**EXERCISE REQUIREMENTS**
Please gather every line of the data below that contains the word "Response" and copy each one out in full.

**PROVIDED MATERIAL**
········

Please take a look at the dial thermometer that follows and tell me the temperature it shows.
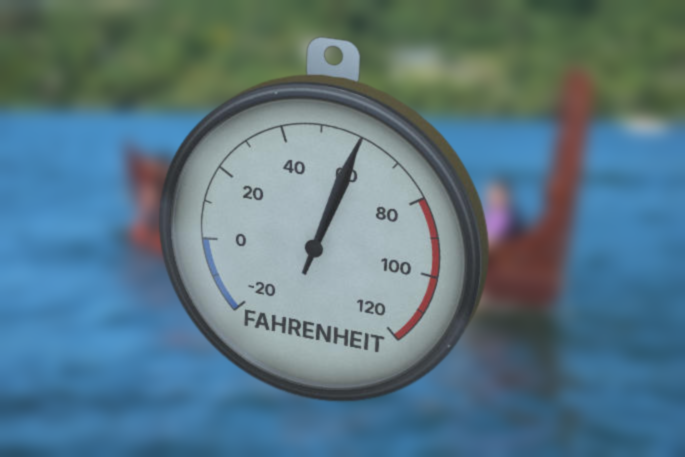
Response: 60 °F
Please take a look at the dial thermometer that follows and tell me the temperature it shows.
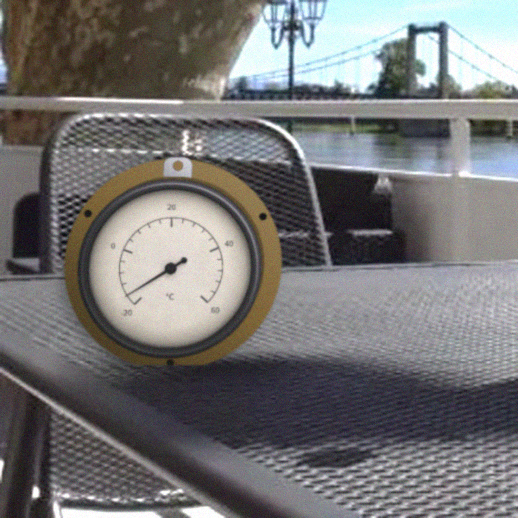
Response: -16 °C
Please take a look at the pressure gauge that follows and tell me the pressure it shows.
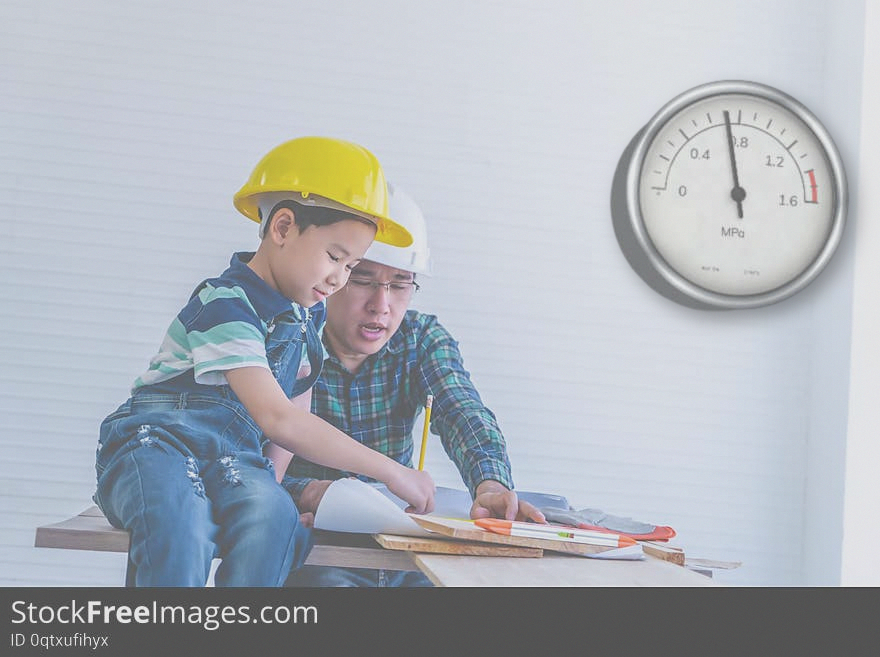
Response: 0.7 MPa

········

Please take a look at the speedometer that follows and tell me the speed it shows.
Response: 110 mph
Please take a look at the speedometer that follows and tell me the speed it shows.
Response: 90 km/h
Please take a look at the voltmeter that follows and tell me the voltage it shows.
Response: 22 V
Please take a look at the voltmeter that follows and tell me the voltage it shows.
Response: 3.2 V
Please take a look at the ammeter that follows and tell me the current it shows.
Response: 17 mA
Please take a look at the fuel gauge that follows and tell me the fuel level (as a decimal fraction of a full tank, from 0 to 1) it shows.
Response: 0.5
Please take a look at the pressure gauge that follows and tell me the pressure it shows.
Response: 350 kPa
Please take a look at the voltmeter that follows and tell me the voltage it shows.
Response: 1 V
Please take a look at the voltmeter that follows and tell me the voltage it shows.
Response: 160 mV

········

**OUTPUT FOR THIS TASK**
Response: 60 °F
Response: -16 °C
Response: 0.7 MPa
Response: 110 mph
Response: 90 km/h
Response: 22 V
Response: 3.2 V
Response: 17 mA
Response: 0.5
Response: 350 kPa
Response: 1 V
Response: 160 mV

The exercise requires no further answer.